Et une fois que nous sommes le maître du silence, nous
sommes nécessairement le maître du monde mental parce que, au lieu d’être
sempiternellement cramponné à la même longueur d’onde, nous pouvons parcourir
toute la gamme des ondes et choisir ou rejeter ce qui nous plaît.

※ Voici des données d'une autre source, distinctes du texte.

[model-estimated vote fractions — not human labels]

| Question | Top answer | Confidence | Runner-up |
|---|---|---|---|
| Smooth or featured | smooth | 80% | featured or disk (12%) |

Mais laissons Sri Aurobindo nous décrire lui-même l’expérience telle
qu’il l’a faite la première fois avec un autre yogi, du nom de Bhaskar Lélé,
qui passa trois jours avec lui :
Sri Aurobindo -
Mai 1908
Tous les êtres mentaux développés, du moins ceux qui
dépassent la moyenne, doivent, d’une façon ou d’une autre, à certains moments
de l’existence et dans certains buts, séparer les deux parties de leur mental :
la partie active, qui est une usine de pensées, et la partie réservée,
maîtresse, à la fois Témoin et Volonté, qui observe, juge, rejette, élimine ou
accepte les pensées, ordonnant les corrections et les changements nécessaires ;
c’est le Maître de la maison mentale, capable d’indépendance. Mais le yogi va
encore plus loin ; il est non seulement le maître du mental, mais, tout en
étant dans le mental, il en sort pour ainsi dire, et il se tient au-dessus ou
tout à fait en arrière, libre. Pour lui, l’image de l’usine de pensées n’est
plus valable, car il voit que les pensées viennent du dehors, du Mental
universel ou de la Nature universelle, parfois formées et distinctes, parfois
sans forme, puis elles reçoivent une forme quelque part en nous.

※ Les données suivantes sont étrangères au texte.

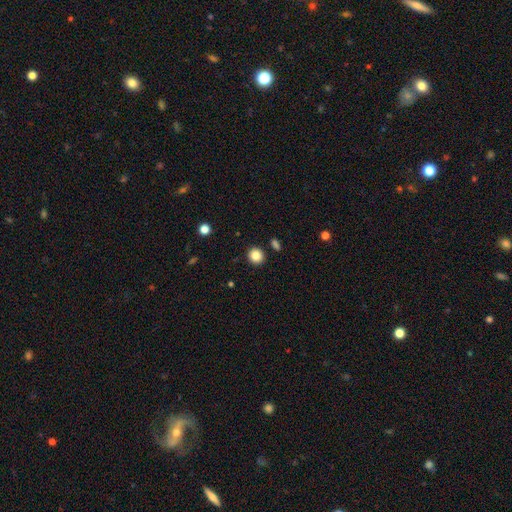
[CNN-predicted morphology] smooth 86%, star or artifact 10%, featured or disk 4%. Down the decision tree: how rounded — round (86%); merging — none (90%).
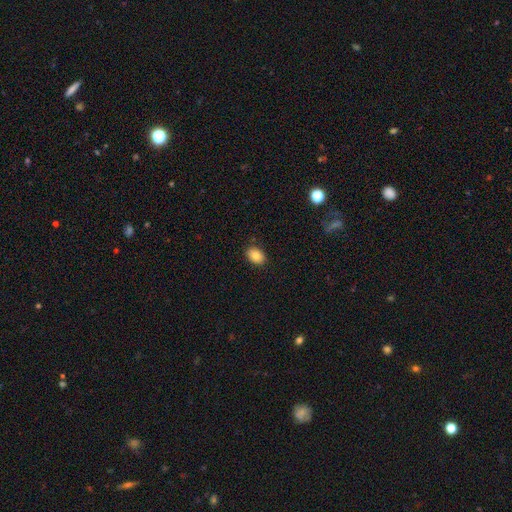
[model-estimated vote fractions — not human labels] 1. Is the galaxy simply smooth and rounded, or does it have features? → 84% smooth, 9% star or artifact, 7% featured or disk.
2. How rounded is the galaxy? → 77% in between, 22% round, 1% cigar-shaped.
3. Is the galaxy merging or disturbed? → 88% none, 9% minor disturbance, 2% major disturbance, 1% merger.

Le travail principal de notre mental est de répondre et
d’accepter ou de refuser ces ondes de pensée (de même pour les ondes vitales et
les ondes d’énergie physique subtile), ou de donner une forme mentale
personnelle à cette substance mentale (ou aux mouvements vitaux) venus de la
Nature-Force environnante.
J’ai une grande dette envers Lélé pour m’avoir montré ce
mécanisme : «Asseyez-vous en méditation, me dit-il, mais ne pensez pas,
regardez seulement votre mental ; vous verrez les pensées entrer dedans. Avant
qu’elles ne puissent entrer, rejetez-les, et continuez jusqu’à ce que votre
mental soit capable de silence complet.»
Je n’avais jamais entendu dire avant, que les pensées
puissent venir visiblement du dehors dans le mental, mais je ne songeai pas à
mettre en doute cette vérité ou cette possibilité ; simplement, je m’assis et
fis comme il m’était dit. En un instant, mon mental devint silencieux comme
l’air sans un souffle au sommet d’une haute montagne, puis je vis une, deux
pensées venir d’une façon tout à fait concrète, du dehors. Je les rejetai avant
qu’elles ne puissent entrer et s’imposer à mon cerveau. En trois jours, j’étais
libre.
À partir de ce moment, l’être mental en moi devint une
Intelligence libre, un Mental universel. Ce n’était plus un être limité au
cercle étroit des pensées personnelles, comme un ouvrier dans une usine de
pensées, mais un récepteur de connaissance qui recevait des cents royaumes de
l’être, libre de choisir ce qu’il voulait dans ce vaste empire de vision et ce
vaste empire de pensée.
Bhaskar Lélé
Parti d’une petite construction mentale où il se croyait à
l’aise et très éclairé, le chercheur regarde derrière lui et il se demande
comment il a pu vivre dans pareille prison. Il est frappé surtout de voir
comment pendant des années et des années il a vécu entouré d’impossibilités, et
comme les hommes vivent derrière des barrières : «On ne peut pas faire ceci, on
ne peut pas faire cela, c’est contraire à telle loi, contraire à telle autre,
c’est illogique, ce n’est pas naturel, c’est impossible…» Et il découvre que
tout est possible, et que la vraie difficulté est de croire que c’est
difficile. Après avoir vécu vingt ans, trente ans dans sa coquille mentale,
comme une sorte de bigorneau pensant, il commence à respirer au large.